I have been haunted for the last
few days by the memory of a luncheon my wife and I recently had at the home of
friends. There were six of us, and we were told not to bring any food; the hostess
would prepare everything. I knew her husband has been a long-term, non-obese
type 2, but I wasn’t comfortable leaving the menu entirely up to her, so I
decided at the last minute to make a new keto recipe I had seen the day before.
My sausage and cheese meatball appetizer is made with ground-up pork rinds instead of the
usual bread filler. I used hot
Italian (ground pork) sausage, grated Pecorino Romano cheese, and Epic BBQ pork
rinds. I made and tasted them the night before and thought they were a bit dry,
so I made a garlic aioli to serve with them.
The hostess reheated and
graciously served my meatballs before lunch (with other zero-carb offerings),
and it’s a good thing I ate more than my share. Lunch was what appeared to be
instant rice and a chicken casserole covered in breadcrumbs.

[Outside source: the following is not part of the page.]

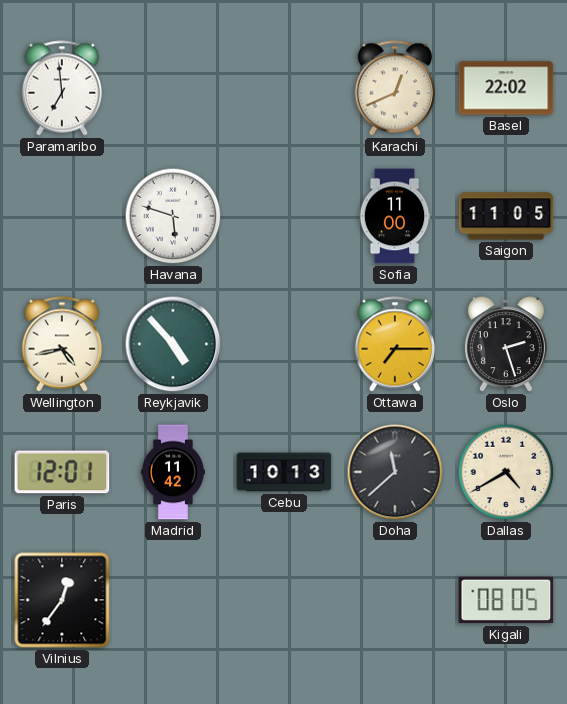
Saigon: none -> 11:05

The side was fruit
jello. Rolls and butter completed the offerings. Dessert was a (very good)
store-bought cheesecake (brought by the other couple)! I had a little chicken
casserole and dessert.
In table conversation the other
male guest asked to know the time. It seems his doctor had called him the day
before and said she wanted to see him as soon as possible. He had a 2:30 pm
appointment. He said he didn’t know what the rush was all about. I asked him if
he was diabetic. He nodded yes. “That makes 3 of us,” I said.

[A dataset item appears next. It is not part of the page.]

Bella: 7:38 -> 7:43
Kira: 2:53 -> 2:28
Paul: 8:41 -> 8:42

This nice man is in his early
eighties and looks 9 months pregnant. He carries his “baby” high. He’s a poster
boy for visceral adiposity. Both of these guys carry
their fat inside. The difference is
our host husband looks only 6 months pregnant…and he doesn’t have a “command”
appointment to see his doctor that day!
Here’s the depressing part. The poster boy’s wife is a retired
Registered Nurse. And our hostess spent her work life as an administrator
in a retirement “village.” These women, and their hubbies, should know better than to eat the very foods that essentially caused their type 2 diabetes and
now make it worse: carbohydrates!
But these conscientious couples
are apparently unconscious of the dietary
causes of type 2 diabetes and the dietary
strategies for preventing progression. If you pay attention to what you
eat, type 2 diabetes does not have to
be “progressive.” Instead, they pay attention to what their doctors tell them. That’s a big mistake.
Doctors
treat the symptoms of disease.
When they diagnose a symptom, docs prescribe a medicine to treat it.
Anti-diabetic meds help control high blood sugar by lowering it. Some meds
force the pancreas to make more insulin to overcome Insulin Resistance. When
the pancreas eventually fails from overuse, docs prescribe injected insulin,
making the Insulin Resistance worse. These therapies only treat a symptom of type 2 diabetes. That is the current Standard of Medical
Care. The doctor is just doing what he has been taught and paid to do. She would probably be censured by her
medical association and Medicare if she did not treat the symptoms of Type 2 diabetes as she does. Note: she is not paid to
treat, or understand, the cause
of Type 2 diabetes.
Most folks rely on their
doctor’s guidance. Both the former nurse
and her husband told us how wonderful the doctor is and how well she treats
him. But she is only treating the symptom
of this one disease, and type 2 diabetes is just one of a galaxy of diseases with the same symptoms: visceral adiposity,
high blood pressure, dyslipidemia (characterized by high triglycerides and low
HDL-C), type 2 diabetes, and a host of others.
In addition, people who have
these disorders – symptoms, really, of Metabolic Syndrome – have double the
susceptibility to heart disease (CVD and
CAD), stroke, fatty liver disease, many types of cancer, and even macular
degeneration. They are all the “diseases of modern civilization,” of vegetable
oils and processed carbs and added sugars—in the words of Weston A. Price,
all the “displacing foods of modern commerce.”
It’s so depressing. That is why I had to write about our recent luncheon
experience. I had to get it off my chest.